Continuing on US89 for about 45 minutes is White Sulphur Springs at the heart of the Smith River Valley. A century ago, the Smith River was a hotbed of mining activity but today, the area is better known for the hot springs have drawn people to the region and justifiably so, as the springs’ untreated natural water is comparable to the famous springs in Baden Baden, Germany. Stay for a soak and renew your spirit in the midst of the Lewis and Clark National Forest.

After a comfortable soak, Fort Logan is 30 minutes west of White Sulphur Springs on Highway 360. Located on private land but open to the public, its objective was to the protect the Fort Benton to Helena freight road, as well as the area miners and settlers. Today, there are still remains of the fort including a deteriorating adobe storehouse, two officers’ quarter buildings, and the original blockhouse.

Continue on HWY360 until you arrive at Lingshire Road, where you will enjoy a leisurely 2-hour scenic drive through the Lewis and Clark National Forest as you wind your way up the 2-lane roads of Lingshire, Millegan, and Cascade Hound Creek Road. Along the way, you’ll pass previous mining sites in Preston, Millegan, and Spring Valley Simmental on your way to Cascade. Today, Cascade is home to the Crown Butte Preserve. After 2 hours in the car, you’re ready to stretch for an epic day hike. Stand Atop a Sea of Grass at the peak of Crown Butte.
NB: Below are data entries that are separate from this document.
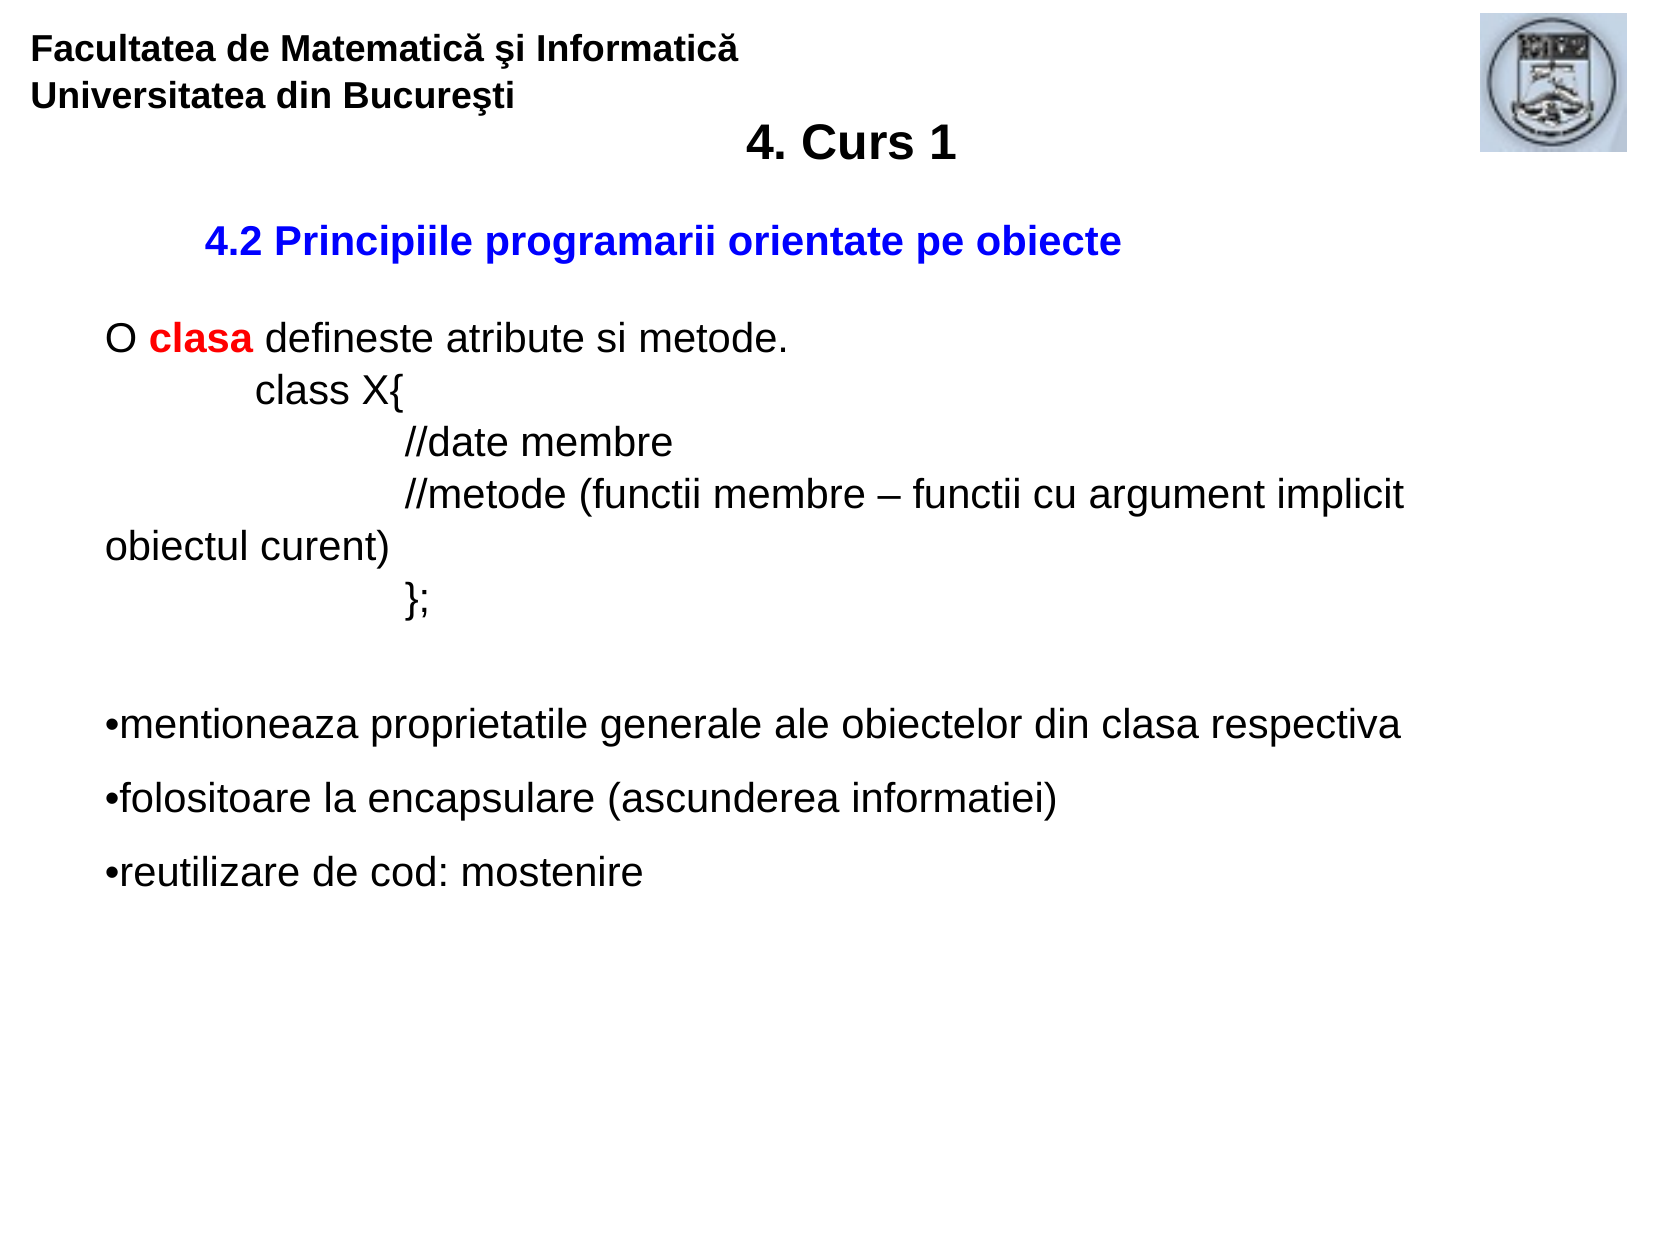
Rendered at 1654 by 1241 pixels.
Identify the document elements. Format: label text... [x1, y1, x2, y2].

text_box O clasa defineste atribute si metode. class X{ //date membre //metode (functii membre – functii cu argument implicit obiectul curent) }; •mentioneaza proprietatile generale ale obiectelor din clasa respectiva •folositoare la encapsulare (ascunderea informatiei) •reutilizare de cod: mostenire [90, 301, 1537, 985]
text_box 4. Curs 1 [639, 107, 1065, 171]
text_box Facultatea de Matematică şi Informatică Universitatea din Bucureşti [13, 13, 841, 123]
text_box 4.2 Principiile programarii orientate pe obiecte [39, 181, 1425, 257]
picture [1480, 13, 1627, 152]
After your hike, head north for 20 minutes on I15 to Great Falls. Cap your experience on the mining trail with a craft beer from Black Eagle Brewery, located in the heart of the blue-collar mining town minutes north of Great Falls. Black Eagle was the epicenter of mining during the early 20th century and today, those roots run deep. Stories of the Big Stack, the 5 hydroelectric dams that give Great Falls its name, and the legacy of the tenacious men and women that settled in Central Montana are still told at the Brewery. Immerse yourself in the unique stories from Montana’s Basecamp for Art & Adventure on the Central Mining Trail.